Entries supplied.

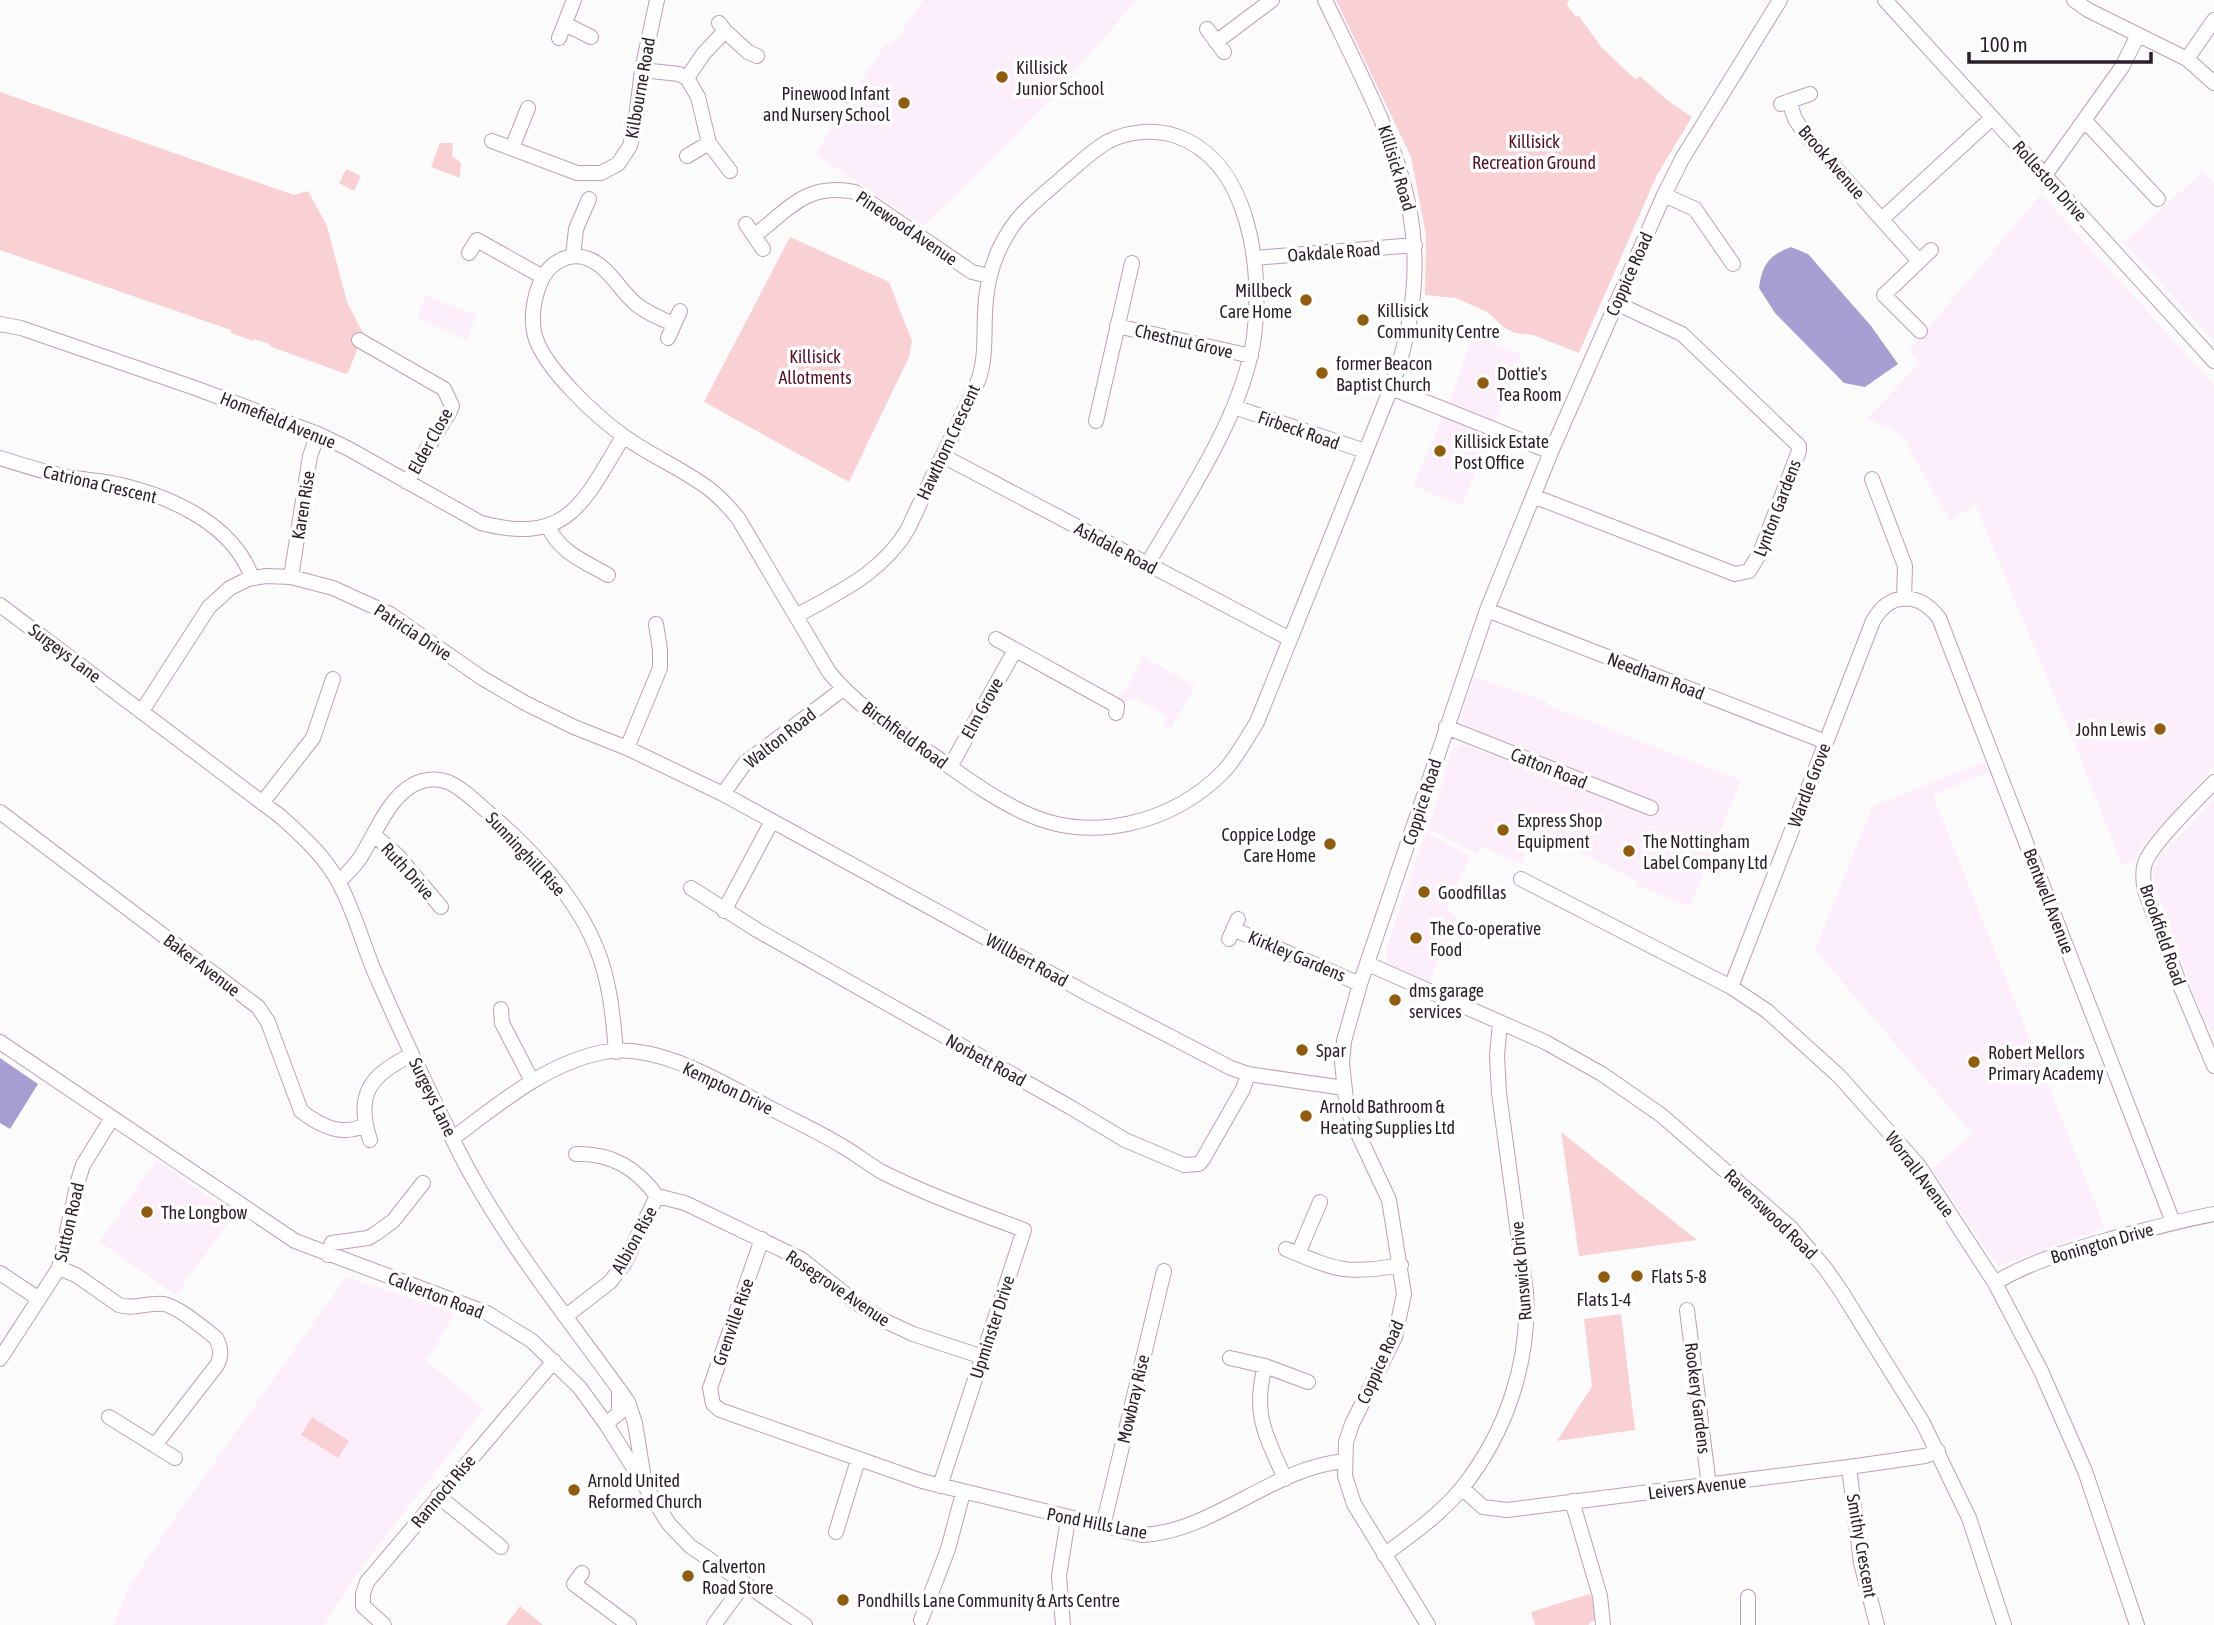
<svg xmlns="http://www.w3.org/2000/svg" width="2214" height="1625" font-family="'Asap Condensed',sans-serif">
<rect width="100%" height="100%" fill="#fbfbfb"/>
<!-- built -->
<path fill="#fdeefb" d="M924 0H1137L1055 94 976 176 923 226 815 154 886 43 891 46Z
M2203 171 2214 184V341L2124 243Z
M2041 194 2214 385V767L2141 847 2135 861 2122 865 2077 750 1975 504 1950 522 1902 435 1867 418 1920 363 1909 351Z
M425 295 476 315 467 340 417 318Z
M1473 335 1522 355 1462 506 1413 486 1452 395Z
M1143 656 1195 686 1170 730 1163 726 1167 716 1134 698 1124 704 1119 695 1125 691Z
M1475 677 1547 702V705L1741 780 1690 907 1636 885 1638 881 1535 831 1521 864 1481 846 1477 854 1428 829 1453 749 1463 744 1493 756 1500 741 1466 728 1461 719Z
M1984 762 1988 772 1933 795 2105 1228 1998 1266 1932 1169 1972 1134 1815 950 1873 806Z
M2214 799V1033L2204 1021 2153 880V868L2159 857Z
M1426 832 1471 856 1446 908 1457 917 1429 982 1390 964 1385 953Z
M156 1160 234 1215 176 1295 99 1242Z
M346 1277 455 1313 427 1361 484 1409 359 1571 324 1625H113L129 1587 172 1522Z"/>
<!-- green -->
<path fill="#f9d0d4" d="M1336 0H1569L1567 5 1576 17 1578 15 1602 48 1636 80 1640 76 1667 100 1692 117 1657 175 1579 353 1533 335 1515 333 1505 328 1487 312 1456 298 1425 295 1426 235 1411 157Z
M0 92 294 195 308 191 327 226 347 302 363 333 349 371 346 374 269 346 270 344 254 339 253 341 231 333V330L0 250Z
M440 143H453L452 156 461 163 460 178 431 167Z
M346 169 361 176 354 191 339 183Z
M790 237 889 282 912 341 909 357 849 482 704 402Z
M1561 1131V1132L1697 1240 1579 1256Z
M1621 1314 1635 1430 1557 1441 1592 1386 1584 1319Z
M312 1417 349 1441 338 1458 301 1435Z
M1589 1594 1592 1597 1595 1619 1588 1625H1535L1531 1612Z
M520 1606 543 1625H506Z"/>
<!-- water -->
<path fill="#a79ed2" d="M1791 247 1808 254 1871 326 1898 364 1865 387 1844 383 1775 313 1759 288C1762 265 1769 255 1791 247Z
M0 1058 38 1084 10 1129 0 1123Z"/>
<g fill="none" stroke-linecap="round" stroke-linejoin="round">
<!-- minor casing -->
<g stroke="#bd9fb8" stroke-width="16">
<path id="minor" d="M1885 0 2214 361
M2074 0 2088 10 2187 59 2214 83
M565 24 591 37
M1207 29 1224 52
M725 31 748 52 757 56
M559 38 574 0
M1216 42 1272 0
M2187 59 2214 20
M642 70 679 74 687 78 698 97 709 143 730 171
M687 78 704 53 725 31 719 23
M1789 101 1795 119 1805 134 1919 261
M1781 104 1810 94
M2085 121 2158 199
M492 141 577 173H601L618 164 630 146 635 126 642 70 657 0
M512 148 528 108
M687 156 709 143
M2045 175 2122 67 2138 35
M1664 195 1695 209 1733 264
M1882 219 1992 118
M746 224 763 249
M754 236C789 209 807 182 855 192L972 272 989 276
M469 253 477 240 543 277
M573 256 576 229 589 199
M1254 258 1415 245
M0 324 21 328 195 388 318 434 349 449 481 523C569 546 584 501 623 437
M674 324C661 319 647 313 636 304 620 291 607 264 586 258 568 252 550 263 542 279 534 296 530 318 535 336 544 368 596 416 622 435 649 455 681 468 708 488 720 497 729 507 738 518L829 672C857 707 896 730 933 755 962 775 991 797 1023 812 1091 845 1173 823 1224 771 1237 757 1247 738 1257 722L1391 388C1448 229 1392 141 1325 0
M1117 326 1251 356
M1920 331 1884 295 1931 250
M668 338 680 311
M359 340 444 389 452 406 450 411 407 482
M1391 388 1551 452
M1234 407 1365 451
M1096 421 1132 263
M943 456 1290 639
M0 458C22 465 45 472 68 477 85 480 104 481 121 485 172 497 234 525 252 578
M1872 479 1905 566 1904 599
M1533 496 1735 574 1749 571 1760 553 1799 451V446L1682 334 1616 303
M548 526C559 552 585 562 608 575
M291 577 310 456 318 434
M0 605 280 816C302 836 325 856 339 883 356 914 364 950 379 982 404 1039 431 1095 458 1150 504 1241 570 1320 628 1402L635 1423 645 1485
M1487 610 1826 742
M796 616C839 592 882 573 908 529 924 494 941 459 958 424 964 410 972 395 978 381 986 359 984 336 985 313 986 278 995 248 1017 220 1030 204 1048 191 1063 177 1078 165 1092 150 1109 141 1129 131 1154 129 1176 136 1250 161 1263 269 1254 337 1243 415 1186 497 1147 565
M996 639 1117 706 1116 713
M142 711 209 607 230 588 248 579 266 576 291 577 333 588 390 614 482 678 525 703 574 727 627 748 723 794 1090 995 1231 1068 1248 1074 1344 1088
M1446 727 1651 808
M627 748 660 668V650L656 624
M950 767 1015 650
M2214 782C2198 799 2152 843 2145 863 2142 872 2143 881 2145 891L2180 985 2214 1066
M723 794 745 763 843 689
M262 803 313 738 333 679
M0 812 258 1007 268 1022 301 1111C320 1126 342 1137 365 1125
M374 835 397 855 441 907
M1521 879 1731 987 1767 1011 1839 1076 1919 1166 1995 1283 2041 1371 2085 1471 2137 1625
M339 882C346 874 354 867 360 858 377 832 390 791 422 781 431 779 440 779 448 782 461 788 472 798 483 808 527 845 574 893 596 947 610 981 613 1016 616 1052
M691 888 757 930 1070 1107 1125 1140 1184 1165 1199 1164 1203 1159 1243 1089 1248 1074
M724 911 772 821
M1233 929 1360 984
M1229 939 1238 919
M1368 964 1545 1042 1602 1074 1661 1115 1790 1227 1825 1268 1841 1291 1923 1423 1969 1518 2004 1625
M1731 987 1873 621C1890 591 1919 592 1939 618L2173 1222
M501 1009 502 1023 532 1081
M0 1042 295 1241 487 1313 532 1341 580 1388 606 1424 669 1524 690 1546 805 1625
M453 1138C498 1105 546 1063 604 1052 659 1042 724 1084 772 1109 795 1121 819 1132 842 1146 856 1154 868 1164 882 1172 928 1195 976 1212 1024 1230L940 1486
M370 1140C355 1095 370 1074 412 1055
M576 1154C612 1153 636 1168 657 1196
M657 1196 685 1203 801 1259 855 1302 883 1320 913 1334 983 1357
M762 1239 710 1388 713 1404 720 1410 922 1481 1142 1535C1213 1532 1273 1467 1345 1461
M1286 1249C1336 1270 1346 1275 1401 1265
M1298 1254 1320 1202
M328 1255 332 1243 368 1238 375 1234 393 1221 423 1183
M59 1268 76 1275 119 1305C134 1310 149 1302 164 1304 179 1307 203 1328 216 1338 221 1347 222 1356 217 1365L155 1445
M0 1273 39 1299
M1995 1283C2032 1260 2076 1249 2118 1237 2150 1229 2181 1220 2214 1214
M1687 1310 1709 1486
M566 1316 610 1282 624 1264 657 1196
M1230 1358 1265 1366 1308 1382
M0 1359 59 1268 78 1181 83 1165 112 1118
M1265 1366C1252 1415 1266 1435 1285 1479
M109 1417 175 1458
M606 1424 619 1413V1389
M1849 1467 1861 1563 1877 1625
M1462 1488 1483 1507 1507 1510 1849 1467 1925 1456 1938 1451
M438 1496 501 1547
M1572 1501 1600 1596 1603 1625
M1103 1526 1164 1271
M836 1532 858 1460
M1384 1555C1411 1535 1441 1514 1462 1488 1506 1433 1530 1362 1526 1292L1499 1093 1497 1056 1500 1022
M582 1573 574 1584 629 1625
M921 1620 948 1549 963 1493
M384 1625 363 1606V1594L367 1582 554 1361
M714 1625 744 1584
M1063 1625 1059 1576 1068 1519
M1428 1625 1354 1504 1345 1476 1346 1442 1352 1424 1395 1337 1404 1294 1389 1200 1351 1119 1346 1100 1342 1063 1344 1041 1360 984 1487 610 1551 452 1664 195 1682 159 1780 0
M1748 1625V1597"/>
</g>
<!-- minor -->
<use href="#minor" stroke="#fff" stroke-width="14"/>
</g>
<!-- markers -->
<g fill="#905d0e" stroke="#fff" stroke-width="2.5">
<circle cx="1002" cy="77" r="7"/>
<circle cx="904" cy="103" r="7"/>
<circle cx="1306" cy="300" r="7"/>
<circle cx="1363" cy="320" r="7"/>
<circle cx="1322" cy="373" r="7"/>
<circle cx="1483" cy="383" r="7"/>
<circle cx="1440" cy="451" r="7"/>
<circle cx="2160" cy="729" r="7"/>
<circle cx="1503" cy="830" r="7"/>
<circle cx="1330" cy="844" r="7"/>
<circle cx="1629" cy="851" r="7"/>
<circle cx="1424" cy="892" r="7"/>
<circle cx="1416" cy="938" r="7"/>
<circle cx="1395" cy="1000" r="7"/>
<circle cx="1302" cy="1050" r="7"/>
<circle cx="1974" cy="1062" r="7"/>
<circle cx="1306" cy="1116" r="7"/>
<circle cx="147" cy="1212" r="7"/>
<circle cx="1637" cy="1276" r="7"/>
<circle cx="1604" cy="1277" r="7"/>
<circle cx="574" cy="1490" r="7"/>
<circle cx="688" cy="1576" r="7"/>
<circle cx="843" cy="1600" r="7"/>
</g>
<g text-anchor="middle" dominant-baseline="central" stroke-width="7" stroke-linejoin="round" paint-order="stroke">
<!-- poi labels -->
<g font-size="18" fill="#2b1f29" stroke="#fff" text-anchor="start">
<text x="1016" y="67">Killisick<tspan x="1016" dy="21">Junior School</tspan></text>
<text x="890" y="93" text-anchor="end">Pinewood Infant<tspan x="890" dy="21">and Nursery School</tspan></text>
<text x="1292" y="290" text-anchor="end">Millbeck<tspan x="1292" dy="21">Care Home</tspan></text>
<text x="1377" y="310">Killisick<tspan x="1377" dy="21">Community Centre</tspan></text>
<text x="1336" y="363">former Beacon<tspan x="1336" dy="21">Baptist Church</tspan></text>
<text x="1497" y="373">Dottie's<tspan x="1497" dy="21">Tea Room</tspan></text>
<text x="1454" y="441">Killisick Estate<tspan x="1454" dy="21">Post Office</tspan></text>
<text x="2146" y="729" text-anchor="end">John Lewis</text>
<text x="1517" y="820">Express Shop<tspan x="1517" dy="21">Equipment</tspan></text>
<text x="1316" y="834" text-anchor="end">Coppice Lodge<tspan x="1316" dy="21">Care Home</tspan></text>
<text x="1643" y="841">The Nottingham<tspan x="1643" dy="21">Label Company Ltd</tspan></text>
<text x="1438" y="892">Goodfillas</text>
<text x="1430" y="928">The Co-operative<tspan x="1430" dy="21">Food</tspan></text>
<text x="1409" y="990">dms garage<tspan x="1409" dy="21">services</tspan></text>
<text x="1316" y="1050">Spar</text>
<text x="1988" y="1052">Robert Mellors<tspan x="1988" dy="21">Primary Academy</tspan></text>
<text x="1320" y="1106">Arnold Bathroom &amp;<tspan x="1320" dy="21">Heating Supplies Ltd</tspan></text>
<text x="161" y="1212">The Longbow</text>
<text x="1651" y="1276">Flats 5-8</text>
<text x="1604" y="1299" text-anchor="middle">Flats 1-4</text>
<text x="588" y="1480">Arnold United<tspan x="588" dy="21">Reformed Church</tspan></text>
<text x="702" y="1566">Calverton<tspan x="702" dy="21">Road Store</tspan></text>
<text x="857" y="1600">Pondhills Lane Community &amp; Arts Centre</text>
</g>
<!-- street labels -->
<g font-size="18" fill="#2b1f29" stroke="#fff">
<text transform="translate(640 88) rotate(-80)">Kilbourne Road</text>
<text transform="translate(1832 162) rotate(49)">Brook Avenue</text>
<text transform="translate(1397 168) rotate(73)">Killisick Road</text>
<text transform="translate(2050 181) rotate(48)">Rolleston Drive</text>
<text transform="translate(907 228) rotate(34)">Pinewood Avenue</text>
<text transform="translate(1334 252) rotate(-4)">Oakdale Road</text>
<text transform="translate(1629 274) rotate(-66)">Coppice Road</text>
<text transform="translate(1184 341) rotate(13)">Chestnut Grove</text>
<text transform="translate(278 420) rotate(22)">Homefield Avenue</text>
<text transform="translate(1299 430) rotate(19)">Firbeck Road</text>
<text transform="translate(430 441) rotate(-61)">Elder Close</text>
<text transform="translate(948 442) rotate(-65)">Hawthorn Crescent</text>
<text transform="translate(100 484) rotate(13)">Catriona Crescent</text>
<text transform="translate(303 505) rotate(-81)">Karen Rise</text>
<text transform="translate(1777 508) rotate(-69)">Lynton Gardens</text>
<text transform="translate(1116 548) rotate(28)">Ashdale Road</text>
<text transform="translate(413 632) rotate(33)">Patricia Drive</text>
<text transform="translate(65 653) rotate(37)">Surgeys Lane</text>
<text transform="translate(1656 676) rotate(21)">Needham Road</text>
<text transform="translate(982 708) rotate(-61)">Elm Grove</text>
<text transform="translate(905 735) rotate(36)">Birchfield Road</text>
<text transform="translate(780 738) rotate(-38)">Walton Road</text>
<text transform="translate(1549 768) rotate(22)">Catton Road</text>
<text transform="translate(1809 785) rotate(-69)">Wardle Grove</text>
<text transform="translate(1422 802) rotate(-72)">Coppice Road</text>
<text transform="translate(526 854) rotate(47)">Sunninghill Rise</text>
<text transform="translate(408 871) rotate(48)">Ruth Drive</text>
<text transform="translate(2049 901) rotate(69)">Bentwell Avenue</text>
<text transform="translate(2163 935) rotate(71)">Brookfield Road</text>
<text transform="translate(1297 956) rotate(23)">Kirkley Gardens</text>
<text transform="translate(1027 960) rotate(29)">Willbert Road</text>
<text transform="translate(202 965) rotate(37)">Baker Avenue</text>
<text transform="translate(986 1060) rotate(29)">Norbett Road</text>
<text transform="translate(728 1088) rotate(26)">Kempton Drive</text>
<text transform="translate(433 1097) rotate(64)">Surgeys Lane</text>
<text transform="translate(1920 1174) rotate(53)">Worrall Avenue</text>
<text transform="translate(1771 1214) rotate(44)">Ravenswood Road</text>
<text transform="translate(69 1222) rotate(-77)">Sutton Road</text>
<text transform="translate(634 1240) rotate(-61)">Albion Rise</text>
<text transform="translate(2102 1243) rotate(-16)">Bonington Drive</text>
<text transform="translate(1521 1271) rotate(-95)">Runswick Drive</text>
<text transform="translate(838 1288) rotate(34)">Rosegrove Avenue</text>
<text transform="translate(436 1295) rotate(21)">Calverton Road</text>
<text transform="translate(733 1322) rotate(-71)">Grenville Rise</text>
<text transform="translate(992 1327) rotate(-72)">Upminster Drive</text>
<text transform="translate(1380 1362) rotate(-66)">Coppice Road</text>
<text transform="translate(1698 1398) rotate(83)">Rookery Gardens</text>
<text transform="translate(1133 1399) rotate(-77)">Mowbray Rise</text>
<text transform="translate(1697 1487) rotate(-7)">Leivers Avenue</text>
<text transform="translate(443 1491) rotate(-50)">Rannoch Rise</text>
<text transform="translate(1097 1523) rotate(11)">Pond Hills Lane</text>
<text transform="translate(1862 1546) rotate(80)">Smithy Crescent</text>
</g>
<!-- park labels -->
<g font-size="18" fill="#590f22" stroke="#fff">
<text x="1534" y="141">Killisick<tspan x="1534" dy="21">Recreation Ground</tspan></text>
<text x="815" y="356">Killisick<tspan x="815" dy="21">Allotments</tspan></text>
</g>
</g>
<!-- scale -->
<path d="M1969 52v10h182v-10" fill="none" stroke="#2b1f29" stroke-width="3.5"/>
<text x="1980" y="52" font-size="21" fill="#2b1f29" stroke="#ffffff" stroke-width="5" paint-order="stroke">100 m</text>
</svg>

Action item.
Filter the listing for the word "none" and copy each line that has it.

Answer to the exercise.
<g fill="none" stroke-linecap="round" stroke-linejoin="round">
<path d="M1969 52v10h182v-10" fill="none" stroke="#2b1f29" stroke-width="3.5"/>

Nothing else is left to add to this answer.